Reports about the border wall prototypes first came out late last month. Photos, videos and stories have since been making their way online.

Trump tweeted a video of the prototypes on Wednesday, sparking renewed interest.

The prototypes are being built in "a remote section of the San Diego borderlands, according to an NPR report Thursday.

Four of them are made with reinforced concrete, while four others are being made with "other materials," The New York Times reported. One of them is topped with spikes.

The companies have until Thursday to finish the models, The Associated Press reported.

The prototypes must meet guidelines set out by the Customs and Border Protection agency, which include making the wall 18 to 30 feet high and the ability to withstand at least an hour of punishment from a sledgehammer, pickaxe, torch, chisel or battery-operated tools, according to the AP.

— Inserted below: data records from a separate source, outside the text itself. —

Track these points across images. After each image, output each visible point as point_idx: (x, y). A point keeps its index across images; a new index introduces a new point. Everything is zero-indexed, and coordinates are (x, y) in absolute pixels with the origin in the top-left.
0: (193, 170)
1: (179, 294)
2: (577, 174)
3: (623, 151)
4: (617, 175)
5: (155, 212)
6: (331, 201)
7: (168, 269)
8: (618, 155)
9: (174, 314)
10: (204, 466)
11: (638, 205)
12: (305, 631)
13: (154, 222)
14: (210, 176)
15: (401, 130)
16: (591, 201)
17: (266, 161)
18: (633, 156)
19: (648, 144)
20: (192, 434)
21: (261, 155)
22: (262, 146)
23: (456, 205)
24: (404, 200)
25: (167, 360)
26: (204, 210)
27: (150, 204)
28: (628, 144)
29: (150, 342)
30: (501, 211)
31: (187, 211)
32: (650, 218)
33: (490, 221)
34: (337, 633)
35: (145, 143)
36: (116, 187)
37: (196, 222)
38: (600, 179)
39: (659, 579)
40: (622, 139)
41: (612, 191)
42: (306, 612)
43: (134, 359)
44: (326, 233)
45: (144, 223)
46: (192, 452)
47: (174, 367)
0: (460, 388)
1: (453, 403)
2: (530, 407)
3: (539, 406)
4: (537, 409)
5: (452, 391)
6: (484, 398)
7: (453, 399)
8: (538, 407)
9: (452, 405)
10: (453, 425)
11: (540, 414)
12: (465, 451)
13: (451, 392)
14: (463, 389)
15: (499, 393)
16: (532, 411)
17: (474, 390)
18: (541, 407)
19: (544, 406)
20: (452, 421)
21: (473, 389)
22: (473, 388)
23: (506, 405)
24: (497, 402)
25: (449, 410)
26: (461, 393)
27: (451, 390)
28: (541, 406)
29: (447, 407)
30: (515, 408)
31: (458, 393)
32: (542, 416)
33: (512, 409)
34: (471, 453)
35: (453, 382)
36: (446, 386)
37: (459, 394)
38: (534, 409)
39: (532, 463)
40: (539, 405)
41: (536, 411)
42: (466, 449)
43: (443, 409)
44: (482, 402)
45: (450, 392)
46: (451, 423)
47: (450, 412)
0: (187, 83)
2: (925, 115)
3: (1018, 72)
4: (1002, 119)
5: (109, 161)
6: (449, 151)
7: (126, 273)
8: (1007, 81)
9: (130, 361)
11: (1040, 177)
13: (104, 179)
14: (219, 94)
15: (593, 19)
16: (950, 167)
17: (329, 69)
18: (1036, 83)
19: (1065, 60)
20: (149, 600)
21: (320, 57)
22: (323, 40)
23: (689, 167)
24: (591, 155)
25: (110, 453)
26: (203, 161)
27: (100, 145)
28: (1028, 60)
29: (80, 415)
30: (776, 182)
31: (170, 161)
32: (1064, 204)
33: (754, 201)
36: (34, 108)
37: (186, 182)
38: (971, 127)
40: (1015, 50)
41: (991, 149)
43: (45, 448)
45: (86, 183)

Six construction companies from Mississippi, Maryland, Alabama, Texas and Arizona are building the prototypes for a combined estimate of $20 million, paid by Customs and Border Protection, according to NPR.

The agency will later evaluate the wall prototypes.

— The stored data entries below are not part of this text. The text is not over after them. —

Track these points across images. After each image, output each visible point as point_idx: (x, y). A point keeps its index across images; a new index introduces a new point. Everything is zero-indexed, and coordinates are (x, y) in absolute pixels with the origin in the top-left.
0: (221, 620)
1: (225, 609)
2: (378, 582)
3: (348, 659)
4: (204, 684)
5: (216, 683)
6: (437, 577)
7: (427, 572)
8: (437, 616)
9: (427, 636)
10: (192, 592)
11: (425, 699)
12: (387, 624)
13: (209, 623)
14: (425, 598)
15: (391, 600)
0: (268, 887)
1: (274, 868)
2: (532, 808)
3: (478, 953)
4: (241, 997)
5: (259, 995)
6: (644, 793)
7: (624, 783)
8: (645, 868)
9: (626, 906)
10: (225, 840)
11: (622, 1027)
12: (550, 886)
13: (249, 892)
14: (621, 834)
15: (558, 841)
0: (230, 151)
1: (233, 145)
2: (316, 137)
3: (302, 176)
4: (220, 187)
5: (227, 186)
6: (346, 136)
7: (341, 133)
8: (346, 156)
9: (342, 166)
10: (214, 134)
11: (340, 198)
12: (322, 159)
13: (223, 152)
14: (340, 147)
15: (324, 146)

"We want a better barrier. One that is hard to scale, hard to penetrate and hard to tunnel under," said Roy Villareal, chief of the San Diego Border Patrol, to NPR. "We're hoping innovation from private industry combined with our experience generates the next evolution of border security infrastructure.

Still, the proposed border wall is far from being started, according to Time magazine.

Funding for the wall, which is now estimated to be about $1.6 billion, remains at a standstill in Congress. Most recently, Democrats called for any of the walls funding to be removed from any bill that would reform the Deferred Action for Childhood Arrivals program, an Obama-era plan that kept 800,000 undocumented immigrants in the U.S., according to Time.

Trump reportedly made a deal with the Democrats to reform DACA, as long as he received border wall funding, according to Vox.

"The real issue with building a border wall is what the Congress does, not what the contractors do ... The price tag on this is enormous," said Doris Meissner, a senior fellow at the nonpartisan Migration Policy Institute, to NPR.

Leaders of San Diego and California have condemned the wall, too. The Golden State filed a lawsuit with the Trump administration over the plan to build the wall, Reuters reported.